Sealing the chambers is quite a task that I have turned into an art. When I put the analyslide cover on I put it on loosely at first. Then I tilt it vertically so the air bubble moves toward the slight opening at the top. I begin to press around the edges with my thumbs until it is closed completely. Finally I spread vacuum grease around the rim (at first with the no cotton end of a long qtip, but then I used some plastic innoculating loops we had because it was thinner) for the final seal.
I will provide a post on the sealing process later today or tomorrow depending on who can show up to take pictures of me doing this.
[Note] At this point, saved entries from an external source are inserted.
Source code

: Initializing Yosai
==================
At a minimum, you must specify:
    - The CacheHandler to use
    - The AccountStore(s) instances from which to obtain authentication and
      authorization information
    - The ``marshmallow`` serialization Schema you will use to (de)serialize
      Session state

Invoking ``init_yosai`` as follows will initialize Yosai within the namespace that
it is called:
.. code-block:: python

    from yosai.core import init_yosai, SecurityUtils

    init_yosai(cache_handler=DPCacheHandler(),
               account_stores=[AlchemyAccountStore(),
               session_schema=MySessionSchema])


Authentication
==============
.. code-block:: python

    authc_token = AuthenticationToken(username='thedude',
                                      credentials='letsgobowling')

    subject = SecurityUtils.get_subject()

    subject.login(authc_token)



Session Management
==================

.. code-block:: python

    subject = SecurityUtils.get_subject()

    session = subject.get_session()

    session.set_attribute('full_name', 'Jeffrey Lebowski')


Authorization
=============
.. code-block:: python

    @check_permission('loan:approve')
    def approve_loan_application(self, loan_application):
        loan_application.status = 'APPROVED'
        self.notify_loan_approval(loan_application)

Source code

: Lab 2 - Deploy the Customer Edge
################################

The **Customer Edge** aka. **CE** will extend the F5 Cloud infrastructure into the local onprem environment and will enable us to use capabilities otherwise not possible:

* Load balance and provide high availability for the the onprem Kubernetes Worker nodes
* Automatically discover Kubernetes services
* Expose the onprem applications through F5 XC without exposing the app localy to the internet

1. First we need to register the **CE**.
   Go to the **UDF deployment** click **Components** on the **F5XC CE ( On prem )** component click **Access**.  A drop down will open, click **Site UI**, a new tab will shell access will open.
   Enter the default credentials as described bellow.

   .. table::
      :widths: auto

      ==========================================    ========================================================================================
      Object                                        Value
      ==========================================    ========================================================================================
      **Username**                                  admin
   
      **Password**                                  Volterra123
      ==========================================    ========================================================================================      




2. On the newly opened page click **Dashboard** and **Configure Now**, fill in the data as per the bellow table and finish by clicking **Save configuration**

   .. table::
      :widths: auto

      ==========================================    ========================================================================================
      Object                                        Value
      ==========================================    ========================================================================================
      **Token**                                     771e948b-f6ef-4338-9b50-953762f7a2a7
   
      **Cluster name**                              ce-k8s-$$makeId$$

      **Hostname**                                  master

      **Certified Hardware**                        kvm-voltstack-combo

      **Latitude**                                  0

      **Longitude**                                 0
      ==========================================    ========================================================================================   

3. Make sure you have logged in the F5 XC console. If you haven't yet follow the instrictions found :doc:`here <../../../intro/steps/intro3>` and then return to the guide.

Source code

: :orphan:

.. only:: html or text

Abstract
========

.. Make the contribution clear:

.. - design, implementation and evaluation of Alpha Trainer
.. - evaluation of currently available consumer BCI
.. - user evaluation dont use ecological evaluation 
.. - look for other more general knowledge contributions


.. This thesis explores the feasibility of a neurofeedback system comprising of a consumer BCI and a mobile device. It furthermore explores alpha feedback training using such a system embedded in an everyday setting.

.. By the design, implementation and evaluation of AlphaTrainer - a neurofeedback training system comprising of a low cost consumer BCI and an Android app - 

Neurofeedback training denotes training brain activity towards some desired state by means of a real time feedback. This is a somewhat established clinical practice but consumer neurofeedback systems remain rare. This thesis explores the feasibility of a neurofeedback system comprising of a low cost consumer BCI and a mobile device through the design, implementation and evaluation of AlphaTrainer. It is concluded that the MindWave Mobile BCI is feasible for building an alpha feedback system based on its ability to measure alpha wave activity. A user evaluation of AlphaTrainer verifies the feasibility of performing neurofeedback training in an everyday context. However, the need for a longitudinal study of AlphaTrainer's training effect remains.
For those counting along with me, the final counts won’t be out of 30. When I seal the chamber I end up crushing 1-3 seeds in the process and a couple more end up in the outer fringes where it is tough to discern sprouting or not. So I will count up the seeds in the interior circle (the fragmented one) and count the seeds that sprout from that total.
Here is the results after 24 hours. I haven’t looked in detail yet, but it’s interesting to note that there are 2 seeds in the 66% d2o in di water sample that appear to have sprouted already.
Also for those counting along with me, the final counts won’t be out of 30. When I seal the chamber I end up crushing 1-3 seeds in the process and a couple more end up in the outer fringes where it is tough to discern sprouting or not. So I will count up the seeds in the interior circle (the fragmented one) and count the seeds that sprout from that total.